**What you will do**: Only the lines from the one that contains "De forma similar" through the last line of the records should appear, each printed exactly as it is.

====== Data listing

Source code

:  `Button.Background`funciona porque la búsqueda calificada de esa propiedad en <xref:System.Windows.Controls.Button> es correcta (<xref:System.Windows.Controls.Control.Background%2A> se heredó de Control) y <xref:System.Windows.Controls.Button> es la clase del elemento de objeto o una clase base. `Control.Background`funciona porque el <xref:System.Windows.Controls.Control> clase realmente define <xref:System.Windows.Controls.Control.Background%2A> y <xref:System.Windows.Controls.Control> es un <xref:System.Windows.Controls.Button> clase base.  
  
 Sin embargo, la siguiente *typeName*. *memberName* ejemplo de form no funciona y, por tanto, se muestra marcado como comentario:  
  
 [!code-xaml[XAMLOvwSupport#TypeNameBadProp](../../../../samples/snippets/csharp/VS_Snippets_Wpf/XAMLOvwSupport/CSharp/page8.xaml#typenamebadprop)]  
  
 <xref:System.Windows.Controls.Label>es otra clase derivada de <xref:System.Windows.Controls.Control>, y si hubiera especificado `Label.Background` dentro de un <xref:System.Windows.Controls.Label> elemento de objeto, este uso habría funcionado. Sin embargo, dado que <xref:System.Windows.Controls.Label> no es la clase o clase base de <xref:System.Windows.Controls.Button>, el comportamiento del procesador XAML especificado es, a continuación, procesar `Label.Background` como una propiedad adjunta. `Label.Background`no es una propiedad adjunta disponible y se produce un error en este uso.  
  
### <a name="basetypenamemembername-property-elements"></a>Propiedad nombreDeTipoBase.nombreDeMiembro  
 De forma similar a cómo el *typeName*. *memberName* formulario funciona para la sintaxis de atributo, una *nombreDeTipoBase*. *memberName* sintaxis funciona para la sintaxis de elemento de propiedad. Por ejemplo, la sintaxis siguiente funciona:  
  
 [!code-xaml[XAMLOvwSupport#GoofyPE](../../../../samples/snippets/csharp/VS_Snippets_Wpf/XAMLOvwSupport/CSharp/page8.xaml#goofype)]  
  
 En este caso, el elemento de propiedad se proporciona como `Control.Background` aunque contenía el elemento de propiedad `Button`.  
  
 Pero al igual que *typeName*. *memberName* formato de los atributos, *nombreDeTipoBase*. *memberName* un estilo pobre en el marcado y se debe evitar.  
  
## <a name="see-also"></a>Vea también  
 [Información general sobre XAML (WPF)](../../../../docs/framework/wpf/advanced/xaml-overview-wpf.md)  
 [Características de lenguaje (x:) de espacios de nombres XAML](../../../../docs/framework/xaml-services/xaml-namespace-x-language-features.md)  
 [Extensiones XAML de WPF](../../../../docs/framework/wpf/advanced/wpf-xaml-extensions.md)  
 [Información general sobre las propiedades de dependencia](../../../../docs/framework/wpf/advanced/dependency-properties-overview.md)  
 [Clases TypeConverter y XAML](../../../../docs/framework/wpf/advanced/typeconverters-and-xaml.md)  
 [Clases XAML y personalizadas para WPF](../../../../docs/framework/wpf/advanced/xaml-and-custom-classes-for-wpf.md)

============

**Answer box**:
 De forma similar a cómo el *typeName*. *memberName* formulario funciona para la sintaxis de atributo, una *nombreDeTipoBase*. *memberName* sintaxis funciona para la sintaxis de elemento de propiedad. Por ejemplo, la sintaxis siguiente funciona:  
  
 [!code-xaml[XAMLOvwSupport#GoofyPE](../../../../samples/snippets/csharp/VS_Snippets_Wpf/XAMLOvwSupport/CSharp/page8.xaml#goofype)]  
  
 En este caso, el elemento de propiedad se proporciona como `Control.Background` aunque contenía el elemento de propiedad `Button`.  
  
 Pero al igual que *typeName*. *memberName* formato de los atributos, *nombreDeTipoBase*. *memberName* un estilo pobre en el marcado y se debe evitar.  
  
## <a name="see-also"></a>Vea también  
 [Información general sobre XAML (WPF)](../../../../docs/framework/wpf/advanced/xaml-overview-wpf.md)  
 [Características de lenguaje (x:) de espacios de nombres XAML](../../../../docs/framework/xaml-services/xaml-namespace-x-language-features.md)  
 [Extensiones XAML de WPF](../../../../docs/framework/wpf/advanced/wpf-xaml-extensions.md)  
 [Información general sobre las propiedades de dependencia](../../../../docs/framework/wpf/advanced/dependency-properties-overview.md)  
 [Clases TypeConverter y XAML](../../../../docs/framework/wpf/advanced/typeconverters-and-xaml.md)  
 [Clases XAML y personalizadas para WPF](../../../../docs/framework/wpf/advanced/xaml-and-custom-classes-for-wpf.md)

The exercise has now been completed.